DATA FOR THIS EXERCISE:
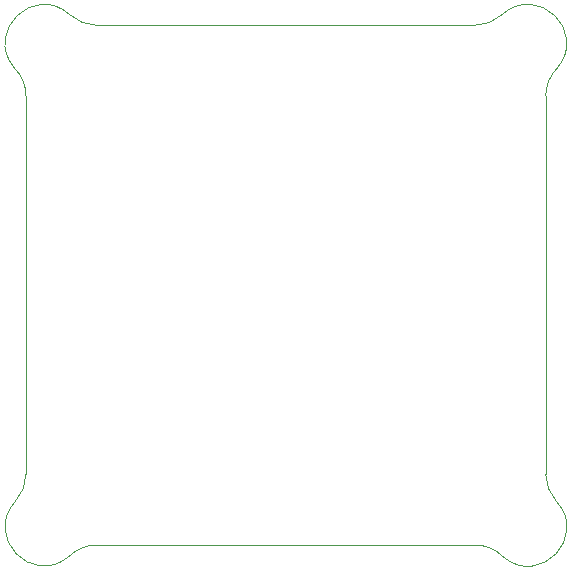
<source format=gbr>
%TF.GenerationSoftware,KiCad,Pcbnew,(6.0.0)*%
%TF.CreationDate,2022-11-20T17:05:33+07:00*%
%TF.ProjectId,ESP32-S3-MINI,45535033-322d-4533-932d-4d494e492e6b,rev?*%
%TF.SameCoordinates,Original*%
%TF.FileFunction,Profile,NP*%
%FSLAX46Y46*%
G04 Gerber Fmt 4.6, Leading zero omitted, Abs format (unit mm)*
G04 Created by KiCad (PCBNEW (6.0.0)) date 2022-11-20 17:05:33*
%MOMM*%
%LPD*%
G01*
G04 APERTURE LIST*
%TA.AperFunction,Profile*%
%ADD10C,0.100000*%
%TD*%
G04 APERTURE END LIST*
D10*
X98000000Y-145000000D02*
X98000000Y-113000000D01*
X97100000Y-147300000D02*
G75*
G03*
X98000000Y-145000000I-2488924J2300014D01*
G01*
X104000000Y-151000000D02*
G75*
G03*
X101600000Y-152000000I0J-3380000D01*
G01*
X136000000Y-151000000D02*
X104000000Y-151000000D01*
X138400000Y-152000000D02*
G75*
G03*
X136000000Y-151000000I-2400016J-2380038D01*
G01*
X142000000Y-145000000D02*
G75*
G03*
X142900000Y-147300000I3388984J37D01*
G01*
X97100001Y-147300001D02*
G75*
G03*
X101600000Y-152000000I2422427J-2184909D01*
G01*
X104000000Y-107000000D02*
X136000000Y-107000000D01*
X136000000Y-107000000D02*
G75*
G03*
X138300000Y-106100000I-25J3388954D01*
G01*
X98000000Y-113000000D02*
G75*
G03*
X97000000Y-110600000I-3380000J0D01*
G01*
X143000000Y-110600000D02*
G75*
G03*
X142000000Y-113000000I2380000J-2400000D01*
G01*
X142000000Y-113000000D02*
X142000000Y-145000000D01*
X143000000Y-110600000D02*
G75*
G03*
X138300000Y-106100000I-2506717J2086318D01*
G01*
X138400000Y-152000000D02*
G75*
G03*
X142900000Y-147300000I2106092J2487784D01*
G01*
X101700000Y-106100000D02*
G75*
G03*
X97000000Y-110600000I-2184956J-2422379D01*
G01*
X101700000Y-106100000D02*
G75*
G03*
X104000000Y-107000000I2300002J2488894D01*
G01*
M02*

</source>
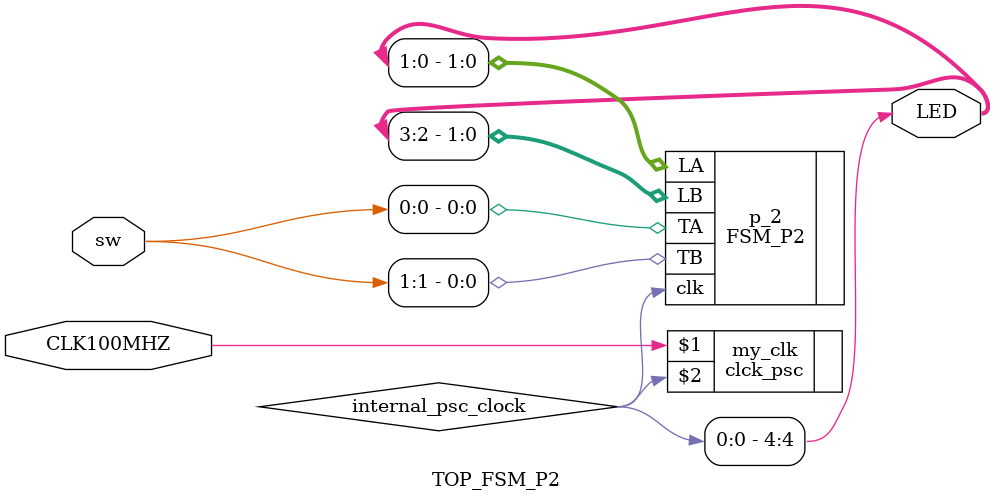
<source format=sv>
`timescale 1ns / 1ps

module TOP_FSM_P2(input logic CLK100MHZ,
                  input logic [1:0]sw,
                  output logic [4:0]LED);
   
   logic internal_psc_clock;
   
   clck_psc my_clk (CLK100MHZ, internal_psc_clock);
   FSM_P2 p_2 (.clk(internal_psc_clock), .TA(sw[0]),
                   .TB(sw[1]), .LA(LED[1:0]), .LB(LED[3:2]));
   assign LED[4] =  internal_psc_clock;      
                           
endmodule

</source>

ABOUT THIS TASK: Your answer must be an exact copy of the listing, minus its pictures.

YOUR SOLUTION:
<source format=gbr>
%TF.GenerationSoftware,KiCad,Pcbnew,(6.0.0)*%
%TF.CreationDate,2022-11-20T17:05:33+07:00*%
%TF.ProjectId,ESP32-S3-MINI,45535033-322d-4533-932d-4d494e492e6b,rev?*%
%TF.SameCoordinates,Original*%
%TF.FileFunction,Profile,NP*%
%FSLAX46Y46*%
G04 Gerber Fmt 4.6, Leading zero omitted, Abs format (unit mm)*
G04 Created by KiCad (PCBNEW (6.0.0)) date 2022-11-20 17:05:33*
%MOMM*%
%LPD*%
G01*
G04 APERTURE LIST*
%TA.AperFunction,Profile*%
%ADD10C,0.100000*%
%TD*%
G04 APERTURE END LIST*
D10*
X98000000Y-145000000D02*
X98000000Y-113000000D01*
X97100000Y-147300000D02*
G75*
G03*
X98000000Y-145000000I-2488924J2300014D01*
G01*
X104000000Y-151000000D02*
G75*
G03*
X101600000Y-152000000I0J-3380000D01*
G01*
X136000000Y-151000000D02*
X104000000Y-151000000D01*
X138400000Y-152000000D02*
G75*
G03*
X136000000Y-151000000I-2400016J-2380038D01*
G01*
X142000000Y-145000000D02*
G75*
G03*
X142900000Y-147300000I3388984J37D01*
G01*
X97100001Y-147300001D02*
G75*
G03*
X101600000Y-152000000I2422427J-2184909D01*
G01*
X104000000Y-107000000D02*
X136000000Y-107000000D01*
X136000000Y-107000000D02*
G75*
G03*
X138300000Y-106100000I-25J3388954D01*
G01*
X98000000Y-113000000D02*
G75*
G03*
X97000000Y-110600000I-3380000J0D01*
G01*
X143000000Y-110600000D02*
G75*
G03*
X142000000Y-113000000I2380000J-2400000D01*
G01*
X142000000Y-113000000D02*
X142000000Y-145000000D01*
X143000000Y-110600000D02*
G75*
G03*
X138300000Y-106100000I-2506717J2086318D01*
G01*
X138400000Y-152000000D02*
G75*
G03*
X142900000Y-147300000I2106092J2487784D01*
G01*
X101700000Y-106100000D02*
G75*
G03*
X97000000Y-110600000I-2184956J-2422379D01*
G01*
X101700000Y-106100000D02*
G75*
G03*
X104000000Y-107000000I2300002J2488894D01*
G01*
M02*

</source>
<source format=sv>
`timescale 1ns / 1ps

module TOP_FSM_P2(input logic CLK100MHZ,
                  input logic [1:0]sw,
                  output logic [4:0]LED);
   
   logic internal_psc_clock;
   
   clck_psc my_clk (CLK100MHZ, internal_psc_clock);
   FSM_P2 p_2 (.clk(internal_psc_clock), .TA(sw[0]),
                   .TB(sw[1]), .LA(LED[1:0]), .LB(LED[3:2]));
   assign LED[4] =  internal_psc_clock;      
                           
endmodule

</source>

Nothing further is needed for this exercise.